A woman's work in Kashmir

A woman's work in Kashmir

More women are becoming journalists in the conflict zone of Kashmir, but is a balance being struck? The DCMF investigates.


In a place like conservative Kashmir, many are reluctant to speak to male journalists, which means more female journalists are becoming prominent in the valley of unease, gaining access to rape victims, female activists and other female leaders.

Women reporters are reporting not only conflict, but the experiences of ordinary women living through extraordinary times in the continuous two decades of turmoil in Kashmir, painting a picture of how a militarised society can be affected by war.

A few years ago, challenging male reporters in the field of journalism would have been unthinkable, but a debate remains as to how much progress has actually been made.

The Doha Centre for Media Freedom polled a group of women working in Kashmir’s scene, to find out.

Braving all odds

Shahana Butt, Press TV’s only female journalist in Kashmir. records and reports events in an environment which is increasingly hostile to press freedom.

She has several years of experience and has covered issues in northern Kashmir villages such as the growing number of widows in India, unsustainable population growth and corruption.

She’s also reported on how relationships have suffered amid the political conflict, such as the film she made about a Pakistani girl who wasn’t able to call her family after marrying a Kashmiri boy because they were living on the other side of the border.

“We managed a video conference between the two families and filmed it...It was the first time that lady faced the camera but she was so comfortable, as if I was a part of her family. The kind of happiness that I saw on their faces was worth watching,” she said in an interview with the Doha Centre for Media Freedom. “I am not sure to what extent I had been able to benefit them, but that day I realised how a divide creates distances and suffering.”

She is pleased with what she has achieved battling through in a male dominated profession, and amid a traumatising and often dangerous conflict. 

Taking the lead amid conflict

The nature of a zone like Kashmir, which is heavily militarised, has eroded media freedom. In the last three summers, most journalists were confined to their homes and had to observe a curfew. Some were not allowed to move out of their offices, if they ever managed to reach them in the first place. Curfew passes were not entertained, even to top veteran journalists, let alone female journalists.

For Bismah Malik, becoming a reporter was natural. She grew up in a family of journalists. She’s a correspondent, with a journalism degree from Delhi, for the English-language daily Kashmir Times and has worked before with CNBC TV 18. While she recognises the important work of others like herself, she thinks there is a need for more women to take up a profession in media.

“I always wanted to work for my people, especially women who face many challenges in conflict zones, especially due to their gender.

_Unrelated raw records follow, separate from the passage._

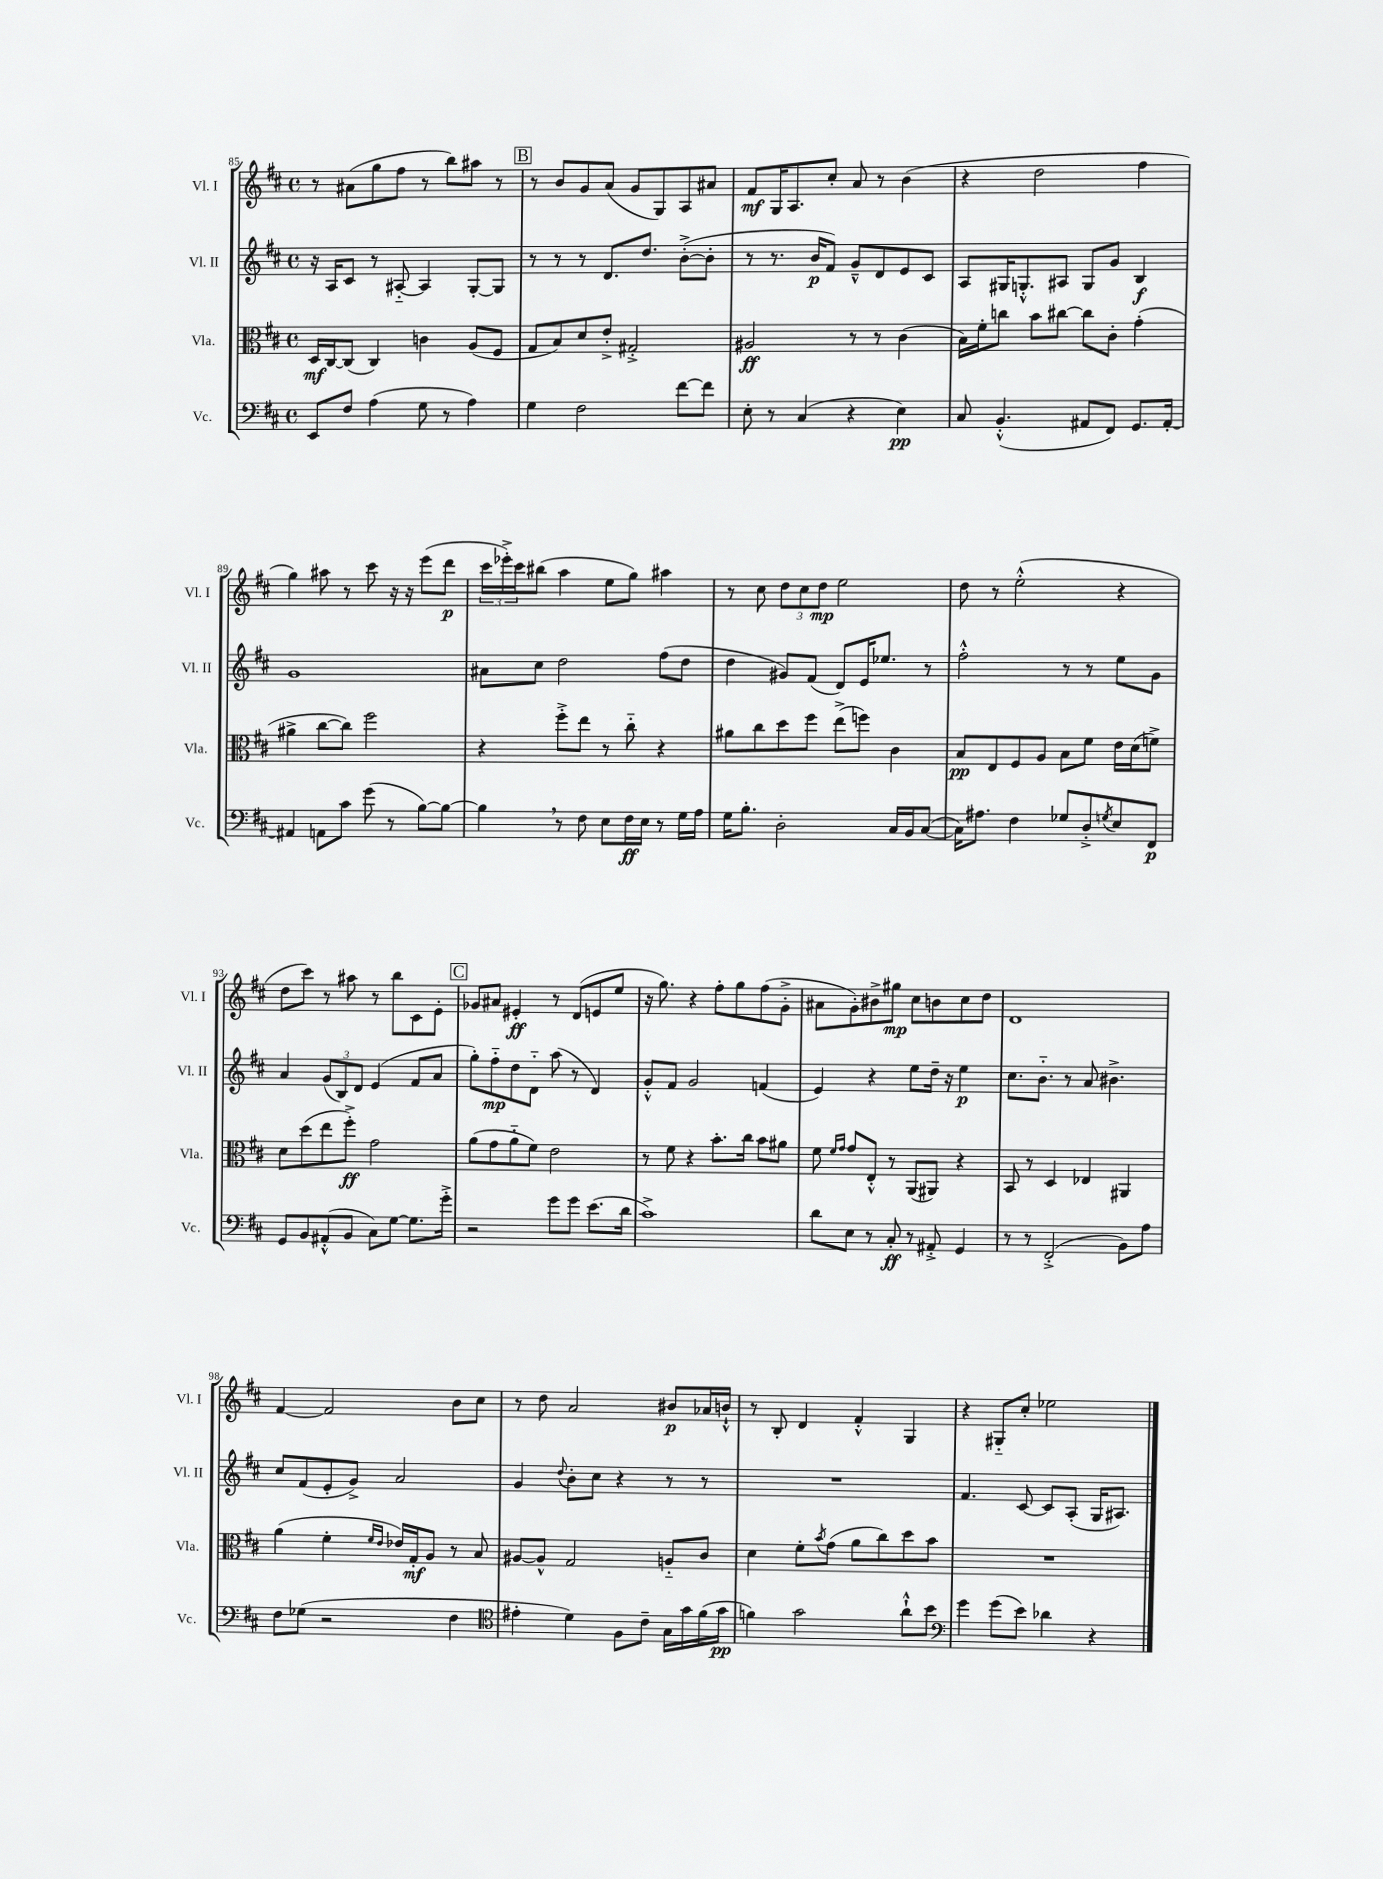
<<
\new StaffGroup <<
\new Staff = "s0" \with { instrumentName = "Vl. I" shortInstrumentName = "Vl. I" } {
    \clef treble \key d \major \defaultTimeSignature \time 4/4
    r8 ais'8( g''8 fis''8 r8 b''8) ais''8 r8 |
    \mark \markup { \box "B" } r8 b'8 g'8 a'8( g'8 g8) a8 ais'8 |
    fis'8\mf g16 a8. cis''8-. a'8 r8 b'4( |
    r4 d''2 fis''4 |
    g''4) ais''8 r8 cis'''8 r16 r16 e'''8( d'''8\p |
    \tuplet 3/2 { cis'''16 ees'''16-.->) cis'''16 } bis''8( a''4 e''8 g''8) ais''4 |
    r8 cis''8 \tuplet 3/2 { d''8 cis''8 d''8\mp } e''2 |
    d''8 r8 e''2-.-^( r4 |
    d''8 cis'''8) r8 ais''8 r8 b''8 cis'8 e'8-. |
    \mark \markup { \box "C" } ges'8 ais'8 eis'4-.\ff r8 d'8( e'8 e''8 |
    r16 g''8.) r4 fis''8-. g''8 fis''8( g'8-.-> |
    ais'8 g'8-.) bis'8-> gis''8\mp cis''8 b'8 cis''8 d''8 |
    d'1 |
    fis'4~ fis'2 b'8 cis''8 |
    r8 d''8 a'2 bis'8\p aes'16 b'16-!-^ |
    r8 b8-. d'4 fis'4-.-^ g4 |
    r4 gis8-_ cis''8-. ees''2 \bar "|." |
}
\new Staff = "s1" \with { instrumentName = "Vl. II" shortInstrumentName = "Vl. II" } {
    \clef treble \key d \major \defaultTimeSignature \time 4/4
    r16 a16 cis'8 r8 ais8~-_ ais4 g8~-. g8 |
    \mark \markup { \box "B" } r8 r8 r8 d'8. d''8. b'8~-.->( b'8-. |
    r8 r8. b'16\p fis'8) g'8---^ d'8 e'8 cis'8 |
    a8 gis16 g8.-.-^ ais8 g8 g'8 b4\f |
    g'1 |
    ais'8 cis''8 d''2 fis''8( d''8 |
    d''4 gis'8) fis'8( d'8) e'16 ees''8. r8 |
    fis''2-.-^ r8 r8 e''8 g'8 |
    a'4 \tuplet 3/2 { g'8( b8) d'8 } e'4( fis'8 a'8 |
    \mark \markup { \box "C" } g''8-.) fis''8-_\mp d''8 d'8-_ a''8( r8 d'4) |
    g'8-.-^ fis'8 g'2 f'4( |
    e'4) r4 e''8 d''16-- r16 e''4\p |
    cis''8. b'8.-_ r8 a'8 bis'4.-> |
    cis''8 fis'8( e'8-. g'8->) a'2 |
    g'4 \appoggiatura { d''8 } b'8-. cis''8 r4 r8 r8 |
    R1 |
    fis'4. cis'8~ cis'8 a8-.( g16 ais8.) \bar "|." |
}
\new Staff = "s2" \with { instrumentName = "Vla." shortInstrumentName = "Vla." } {
    \clef alto \key d \major \defaultTimeSignature \time 4/4
    d16\mf cis16~ cis8( cis4) c'4 a8( fis8 |
    \mark \markup { \box "B" } g8 b8) d'8 e'8-.-> gis2-.-> |
    ais2\ff r8 r8 cis'4( |
    b16) fis'16-. c''8 b'8 cis''8~ cis''8 cis'8-. g'4-.( |
    ais'4-> cis''8~ cis''8) fis''2 |
    r4 fis''8-.-> e''8 r8 cis''8-_ r4 |
    ais'8 cis''8 d''8 fis''8 e''8->( f''8) cis'4 |
    b8\pp e8 fis8 a8 b8 fis'8 e'16 d'16( f'8->) |
    d'8 d''8( e''8 fis''8-.->\ff) g'2 |
    \mark \markup { \box "C" } a'8( g'8 a'8-_ fis'8) e'2 |
    r8 fis'8 r4 b'8.-. cis''16 b'8 ais'8 |
    fis'8 \grace { fis'16 g'16 } g'8 e8-.-^ r8 a,8( ais,8) r4 |
    b,8 r8 d4 ees4 ais,4 |
    a'4( fis'4-. \grace { fis'16 e'16 } ees'16) g16-.\mf a8 r8 b8 |
    ais8~ ais8-^ g2 a8-_ cis'8 |
    d'4 fis'8-. \acciaccatura { b'8 } g'8( a'8 cis''8) d''8 b'8 |
    R1 \bar "|." |
}
\new Staff = "s3" \with { instrumentName = "Vc." shortInstrumentName = "Vc." } {
    \clef bass \key d \major \defaultTimeSignature \time 4/4
    e,8 fis8 a4( g8 r8 a4) |
    \mark \markup { \box "B" } g4 fis2 fis'8~ fis'8 |
    e8-. r8 cis4( r4 e4\pp) |
    cis8 b,4.-.-^( ais,8 fis,8) g,8. ais,16~-. |
    ais,4 a,8 cis'8 g'8( r8 b8~) b8~ |
    b4 \breathe r8 fis8 e8 fis16\ff e16 r8 g16 a16 |
    g16 b8.-. d2-. cis16 b,16 cis8~( |
    cis16) ais8. fis4 ges8 d8-.-> \acciaccatura { g8 } e8 fis,8\p |
    g,8 b,8 ais,8-.-^( b,8 cis8) g8~ g8. g'16-.-> |
    \mark \markup { \box "C" } r2 g'8 g'8 e'8.( d'16 |
    cis'1->) |
    d'8 e8 r8 cis8-.\ff r8 ais,8-.-> g,4 |
    r8 r8 fis,2-.->( b,8) a8 |
    fis8 ges8( r2 fis4 |
    \clef tenor eis'4-. d'4) fis8 cis'8-- g16 g'16 fis'16( g'16\pp |
    f'4) g'2 a'8-!-^ b'8 |
    \clef bass g'4 g'8( e'8) des'4 r4 \bar "|." |
}
>>
>>
\layout { \context { \Score currentBarNumber = #85 } }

There is a dire need for more women journalists to tell stories about their families, about women, which are downplayed,” says the young journalist.

Women should devise new ways to minimise their risk too, she added. “We shouldn’t be afraid of speaking out.”

‘We’re weren’t taken seriously’

For a long time women reporters’ male counterparts didn’t take them seriously, despite them working on the front line. But that trend is changing.

Afsana Rashid, a journalist with 10 years experience, has worked for several English-language papers including the Kashmir Images, Kashmir Times, the Tribune and Milli Gazette.

“In my experience, I have found issues related to women are not given enough space, which is still a big challenge for media plurality. But now, this negative trend is changing with more and more women joining the field and changing the mindset,” she says.

Rashid is also the author Waiting for justice: widows and half-widows.

“Working as a female journalist is considered to be a male job in Kashmir. But I choose to be a journalist above anything else. As a female journalist it was not easy. Some made fun of us, ignored us and we are not generally invited to press conferences.”

One of the main benefits more female reporters can bring, is providing a deeper picture more personal picture of how the conflict affects society. They have a greater level of access to women who have been victimised in the ongoing conflict.

But for Monisa Qadri, a journalist professor at the Islamic University of Science and Technology in Srinagar, there are still too few female journalists around to tell these stories.

“I see that the inclination towards this field is positive but that does not seem to transform into practicality...the sustainable number of women active in the field is not so pleasing,” she says. “Nevertheless, I do see few of my girls making...We should encourage all the aspiring minds to create a niche for themselves and create some space in this otherwise male dominated area.”